→ **Instructions to follow**
Print each record exactly, with no word added or removed.

Multi-frame change data:
----

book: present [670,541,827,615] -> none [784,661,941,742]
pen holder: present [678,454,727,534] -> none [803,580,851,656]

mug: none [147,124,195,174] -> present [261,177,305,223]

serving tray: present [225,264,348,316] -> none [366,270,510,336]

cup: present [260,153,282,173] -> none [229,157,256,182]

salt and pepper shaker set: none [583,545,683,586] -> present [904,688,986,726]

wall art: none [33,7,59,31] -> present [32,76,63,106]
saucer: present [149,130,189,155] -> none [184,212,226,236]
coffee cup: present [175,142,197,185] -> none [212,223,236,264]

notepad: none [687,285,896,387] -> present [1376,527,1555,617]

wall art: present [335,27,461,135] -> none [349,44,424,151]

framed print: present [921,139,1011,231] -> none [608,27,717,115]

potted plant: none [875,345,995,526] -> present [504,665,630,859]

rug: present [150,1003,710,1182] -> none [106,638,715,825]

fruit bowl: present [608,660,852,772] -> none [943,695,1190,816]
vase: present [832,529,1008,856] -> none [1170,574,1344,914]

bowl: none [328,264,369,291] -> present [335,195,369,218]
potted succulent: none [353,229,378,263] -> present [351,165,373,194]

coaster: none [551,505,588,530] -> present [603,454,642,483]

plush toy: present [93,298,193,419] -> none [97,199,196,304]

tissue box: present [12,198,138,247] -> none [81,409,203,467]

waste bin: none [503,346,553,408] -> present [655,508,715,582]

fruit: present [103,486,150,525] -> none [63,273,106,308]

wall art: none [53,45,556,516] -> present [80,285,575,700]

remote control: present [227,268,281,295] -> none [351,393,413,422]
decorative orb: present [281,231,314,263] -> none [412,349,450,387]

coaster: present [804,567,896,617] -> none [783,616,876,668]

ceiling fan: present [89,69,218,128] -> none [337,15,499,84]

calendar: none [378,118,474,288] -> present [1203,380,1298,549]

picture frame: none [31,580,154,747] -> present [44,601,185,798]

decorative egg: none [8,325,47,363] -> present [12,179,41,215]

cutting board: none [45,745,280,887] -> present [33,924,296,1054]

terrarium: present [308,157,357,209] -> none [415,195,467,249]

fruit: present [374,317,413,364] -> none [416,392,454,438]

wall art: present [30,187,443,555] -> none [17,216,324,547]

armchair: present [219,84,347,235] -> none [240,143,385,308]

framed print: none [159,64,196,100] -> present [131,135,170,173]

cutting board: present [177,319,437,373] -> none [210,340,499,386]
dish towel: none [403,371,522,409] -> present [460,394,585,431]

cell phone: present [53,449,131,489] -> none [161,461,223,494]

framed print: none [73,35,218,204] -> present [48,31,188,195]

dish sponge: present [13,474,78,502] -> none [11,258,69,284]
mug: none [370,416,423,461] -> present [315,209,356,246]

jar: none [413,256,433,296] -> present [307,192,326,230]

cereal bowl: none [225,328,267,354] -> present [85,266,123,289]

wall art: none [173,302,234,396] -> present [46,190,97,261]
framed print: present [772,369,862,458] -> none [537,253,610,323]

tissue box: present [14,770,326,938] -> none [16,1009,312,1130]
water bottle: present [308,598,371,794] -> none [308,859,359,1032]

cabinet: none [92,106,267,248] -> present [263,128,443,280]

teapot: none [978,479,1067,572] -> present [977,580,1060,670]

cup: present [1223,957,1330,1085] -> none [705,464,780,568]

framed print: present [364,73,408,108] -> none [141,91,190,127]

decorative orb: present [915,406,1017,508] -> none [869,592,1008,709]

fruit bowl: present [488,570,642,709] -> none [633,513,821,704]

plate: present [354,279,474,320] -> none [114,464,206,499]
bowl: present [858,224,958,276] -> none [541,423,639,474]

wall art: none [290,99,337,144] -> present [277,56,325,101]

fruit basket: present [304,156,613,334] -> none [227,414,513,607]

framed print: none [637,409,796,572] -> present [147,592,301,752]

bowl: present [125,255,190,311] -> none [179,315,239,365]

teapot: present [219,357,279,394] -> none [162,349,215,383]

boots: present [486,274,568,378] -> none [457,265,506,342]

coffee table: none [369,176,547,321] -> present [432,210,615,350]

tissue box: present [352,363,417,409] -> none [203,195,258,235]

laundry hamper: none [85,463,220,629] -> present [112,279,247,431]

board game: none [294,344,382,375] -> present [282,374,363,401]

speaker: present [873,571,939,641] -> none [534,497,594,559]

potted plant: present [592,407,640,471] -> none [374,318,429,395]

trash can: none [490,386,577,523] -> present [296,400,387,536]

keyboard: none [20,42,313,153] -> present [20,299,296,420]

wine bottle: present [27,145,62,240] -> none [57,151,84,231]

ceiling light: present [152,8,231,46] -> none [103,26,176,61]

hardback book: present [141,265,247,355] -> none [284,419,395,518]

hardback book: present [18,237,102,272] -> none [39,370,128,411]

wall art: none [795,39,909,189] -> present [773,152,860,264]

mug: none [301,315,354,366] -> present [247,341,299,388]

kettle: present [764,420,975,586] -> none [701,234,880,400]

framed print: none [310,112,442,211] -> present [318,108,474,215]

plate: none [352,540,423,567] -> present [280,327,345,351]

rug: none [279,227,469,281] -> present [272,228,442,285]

----

→ **Solution to this exercise**
book: present [670,541,827,615] -> none [784,661,941,742]
pen holder: present [678,454,727,534] -> none [803,580,851,656]

mug: none [147,124,195,174] -> present [261,177,305,223]

serving tray: present [225,264,348,316] -> none [366,270,510,336]

cup: present [260,153,282,173] -> none [229,157,256,182]

salt and pepper shaker set: none [583,545,683,586] -> present [904,688,986,726]

wall art: none [33,7,59,31] -> present [32,76,63,106]
saucer: present [149,130,189,155] -> none [184,212,226,236]
coffee cup: present [175,142,197,185] -> none [212,223,236,264]

notepad: none [687,285,896,387] -> present [1376,527,1555,617]

wall art: present [335,27,461,135] -> none [349,44,424,151]

framed print: present [921,139,1011,231] -> none [608,27,717,115]

potted plant: none [875,345,995,526] -> present [504,665,630,859]

rug: present [150,1003,710,1182] -> none [106,638,715,825]

fruit bowl: present [608,660,852,772] -> none [943,695,1190,816]
vase: present [832,529,1008,856] -> none [1170,574,1344,914]

bowl: none [328,264,369,291] -> present [335,195,369,218]
potted succulent: none [353,229,378,263] -> present [351,165,373,194]

coaster: none [551,505,588,530] -> present [603,454,642,483]

plush toy: present [93,298,193,419] -> none [97,199,196,304]

tissue box: present [12,198,138,247] -> none [81,409,203,467]

waste bin: none [503,346,553,408] -> present [655,508,715,582]

fruit: present [103,486,150,525] -> none [63,273,106,308]

wall art: none [53,45,556,516] -> present [80,285,575,700]

remote control: present [227,268,281,295] -> none [351,393,413,422]
decorative orb: present [281,231,314,263] -> none [412,349,450,387]

coaster: present [804,567,896,617] -> none [783,616,876,668]

ceiling fan: present [89,69,218,128] -> none [337,15,499,84]

calendar: none [378,118,474,288] -> present [1203,380,1298,549]

picture frame: none [31,580,154,747] -> present [44,601,185,798]

decorative egg: none [8,325,47,363] -> present [12,179,41,215]

cutting board: none [45,745,280,887] -> present [33,924,296,1054]

terrarium: present [308,157,357,209] -> none [415,195,467,249]

fruit: present [374,317,413,364] -> none [416,392,454,438]

wall art: present [30,187,443,555] -> none [17,216,324,547]

armchair: present [219,84,347,235] -> none [240,143,385,308]

framed print: none [159,64,196,100] -> present [131,135,170,173]

cutting board: present [177,319,437,373] -> none [210,340,499,386]
dish towel: none [403,371,522,409] -> present [460,394,585,431]

cell phone: present [53,449,131,489] -> none [161,461,223,494]

framed print: none [73,35,218,204] -> present [48,31,188,195]

dish sponge: present [13,474,78,502] -> none [11,258,69,284]
mug: none [370,416,423,461] -> present [315,209,356,246]

jar: none [413,256,433,296] -> present [307,192,326,230]

cereal bowl: none [225,328,267,354] -> present [85,266,123,289]

wall art: none [173,302,234,396] -> present [46,190,97,261]
framed print: present [772,369,862,458] -> none [537,253,610,323]

tissue box: present [14,770,326,938] -> none [16,1009,312,1130]
water bottle: present [308,598,371,794] -> none [308,859,359,1032]

cabinet: none [92,106,267,248] -> present [263,128,443,280]

teapot: none [978,479,1067,572] -> present [977,580,1060,670]

cup: present [1223,957,1330,1085] -> none [705,464,780,568]

framed print: present [364,73,408,108] -> none [141,91,190,127]

decorative orb: present [915,406,1017,508] -> none [869,592,1008,709]

fruit bowl: present [488,570,642,709] -> none [633,513,821,704]

plate: present [354,279,474,320] -> none [114,464,206,499]
bowl: present [858,224,958,276] -> none [541,423,639,474]

wall art: none [290,99,337,144] -> present [277,56,325,101]

fruit basket: present [304,156,613,334] -> none [227,414,513,607]

framed print: none [637,409,796,572] -> present [147,592,301,752]

bowl: present [125,255,190,311] -> none [179,315,239,365]

teapot: present [219,357,279,394] -> none [162,349,215,383]

boots: present [486,274,568,378] -> none [457,265,506,342]

coffee table: none [369,176,547,321] -> present [432,210,615,350]

tissue box: present [352,363,417,409] -> none [203,195,258,235]

laundry hamper: none [85,463,220,629] -> present [112,279,247,431]

board game: none [294,344,382,375] -> present [282,374,363,401]

speaker: present [873,571,939,641] -> none [534,497,594,559]

potted plant: present [592,407,640,471] -> none [374,318,429,395]

trash can: none [490,386,577,523] -> present [296,400,387,536]

keyboard: none [20,42,313,153] -> present [20,299,296,420]

wine bottle: present [27,145,62,240] -> none [57,151,84,231]

ceiling light: present [152,8,231,46] -> none [103,26,176,61]

hardback book: present [141,265,247,355] -> none [284,419,395,518]

hardback book: present [18,237,102,272] -> none [39,370,128,411]

wall art: none [795,39,909,189] -> present [773,152,860,264]

mug: none [301,315,354,366] -> present [247,341,299,388]

kettle: present [764,420,975,586] -> none [701,234,880,400]

framed print: none [310,112,442,211] -> present [318,108,474,215]

plate: none [352,540,423,567] -> present [280,327,345,351]

rug: none [279,227,469,281] -> present [272,228,442,285]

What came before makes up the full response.